Den Röhren ist der Streit um die Pipeline egal. Sie werden stoisch in der Ostsee versenkt. (Bild: Sean Gallup / Getty Images)

Die USA schiessen sich weiter auf das Pipelineprojekt Nord Stream 2 ein. Am Dienstag verabschiedete der Kongress eine nicht bindende Resolution gegen die Pipeline. Das parteiübergreifende Papier stellt fest, dass die Pipeline ein «drastischer Rückschritt für die europäische Energiesicherheit und die Interessen der Vereinigten Staaten» sei, und fordert die europäischen Regierungen auf, das Projekt abzulehnen. Das Parlament verlangt von Präsident Donald Trump, «alle verfügbaren Mittel zur Unterstützung der europäischen Energiesicherheit einzusetzen».

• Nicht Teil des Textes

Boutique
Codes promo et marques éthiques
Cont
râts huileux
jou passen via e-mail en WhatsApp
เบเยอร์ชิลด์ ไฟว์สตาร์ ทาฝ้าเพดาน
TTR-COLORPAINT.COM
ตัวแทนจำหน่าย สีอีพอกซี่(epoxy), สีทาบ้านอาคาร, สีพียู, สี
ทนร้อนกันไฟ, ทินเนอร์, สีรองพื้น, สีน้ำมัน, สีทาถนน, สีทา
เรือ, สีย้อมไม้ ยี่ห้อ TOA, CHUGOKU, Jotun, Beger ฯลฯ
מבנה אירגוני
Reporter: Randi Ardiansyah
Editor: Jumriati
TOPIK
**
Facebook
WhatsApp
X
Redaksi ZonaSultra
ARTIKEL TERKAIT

Russische Geiselhaft befürchtet

Die Pipeline ist vielen Gegnern schon lange ein Dorn im Auge. Auch in der EU ist der Widerstand aus Polen und den baltischen Staaten gross. Dort fürchtet man sich vor einem Russland, das durch die neue Pipeline das Transportmonopol über Erdgas erhält und damit Europa in Geiselhaft nehmen könnte. Nach dieser Logik würden nach dem Bau der Gasleitung bei den Russen alle Hemmungen fallen. Teile der Europäer erhoffen sich dank der Hilfe der Amerikaner, dass der Bau noch verhindert werden kann. Doch ist die Resolution nun das Ende für die Pipeline, die russisches Gas aus den Feldern von Sibirien über St. Petersburg bis nach Greifswald in Deutschland transportieren soll?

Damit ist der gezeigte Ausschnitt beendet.